Bapak Pham Duc Huan, Direktur Departemen Etnis Minoritas dan Agama – Badan Tetap Komite Pengarah untuk pelaksanaan penghapusan rumah sementara dan kumuh serta pengembangan perumahan sosial di provinsi ini, mengatakan: Di masa lalu, departemen telah menyarankan Komite Pengarah untuk mengarahkan departemen, lembaga, dan kecamatan terkait untuk berkoordinasi erat dalam meninjau dan menyepakati jumlah penerima manfaat, memastikan transparansi, keterbukaan, dan kepatuhan terhadap peraturan, termasuk yang terkena dampak bencana alam dan perubahan iklim. Departemen juga secara berkala memperbarui dan mendesak kecamatan untuk melaporkan situasi pelaksanaan; mengembangkan rencana untuk memeriksa dan memantau pelaksanaan di tingkat akar rumput, sehingga mengidentifikasi kesulitan dan hambatan untuk dilaporkan kepada Komite Pengarah untuk penyelesaian tepat waktu.
Bersamaan dengan tingkat provinsi, komune dan kelurahan juga secara fleksibel menerapkan berbagai solusi seperti: memobilisasi pejabat komune, pegawai negeri sipil, anggota serikat pekerja, anggota asosiasi, perwira dan tentara dari pasukan pendukung untuk menyediakan tenaga kerja untuk mengangkut bahan bangunan; secara rutin memeriksa dan memantau pelaksanaannya…

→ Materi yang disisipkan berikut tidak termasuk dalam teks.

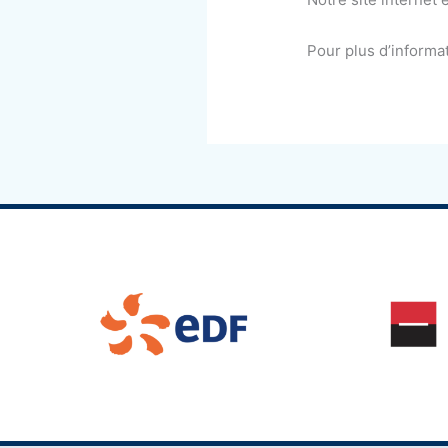
Pour plus d’informa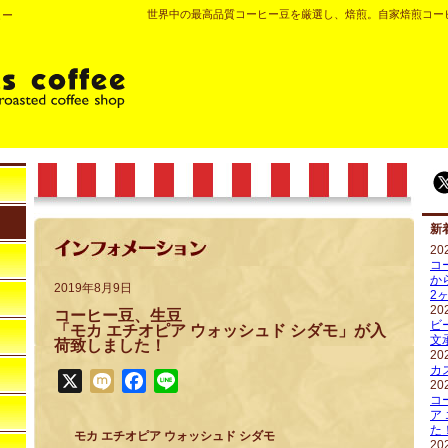
世界中の最高品質コーヒー豆を厳選し、焙煎。自家焙煎コー
ヒー
新
20
コ
か
2019年8月9日
2
20
コーヒー豆、生豆
ビ
「モカ エチオピア ウォッシュド シダモ」が入
文
荷致しました！
20
カ
X
Mixi
Facebook
Line
20
コ
ア
た
モカ エチオピア ウォッシュド シダモ
20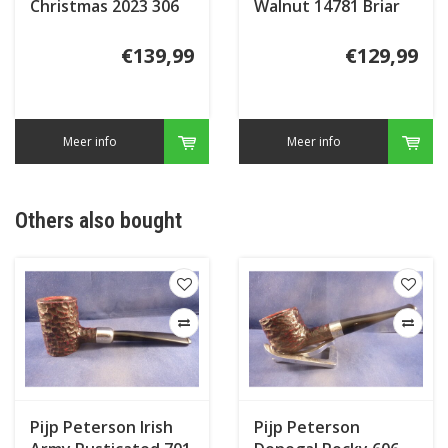
Christmas 2023 306
Walnut 14781 Briar
Inlay
€139,99
€129,99
Meer info
Meer info
Others also bought
Pijp Peterson Irish
Pijp Peterson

Berdasarkan temuan kami, hingga saat ini, 36 dari 63 komune dan kelurahan telah memulai pekerjaan konstruksi atau perbaikan pada 100% rumah yang disetujui; 27 komune lainnya telah memulai konstruksi pada lebih dari 60% rumah yang disetujui. Secara keseluruhan, jumlah rumah yang telah memulai perbaikan atau konstruksi di bawah program ini adalah 817, mencapai hampir 61%, di mana 223 rumah telah selesai, termasuk rumah-rumah yang didukung karena dampak bencana alam dan perubahan iklim.
Dalam periode mendatang, semua tingkatan, sektor, dan wilayah di provinsi ini akan terus mempercepat pelaksanaan program untuk menghilangkan rumah sementara dan kumuh bagi individu yang memenuhi syarat; khususnya membantu keluarga untuk memiliki rumah yang aman setelah bencana alam, menstabilkan kehidupan mereka, dan terutama rumah-rumah yang selesai dibangun sebelum Tahun Baru Imlek akan menjadi hadiah musim semi yang bermakna, membantu masyarakat merayakan Tahun Baru dengan lebih hangat dan meriah.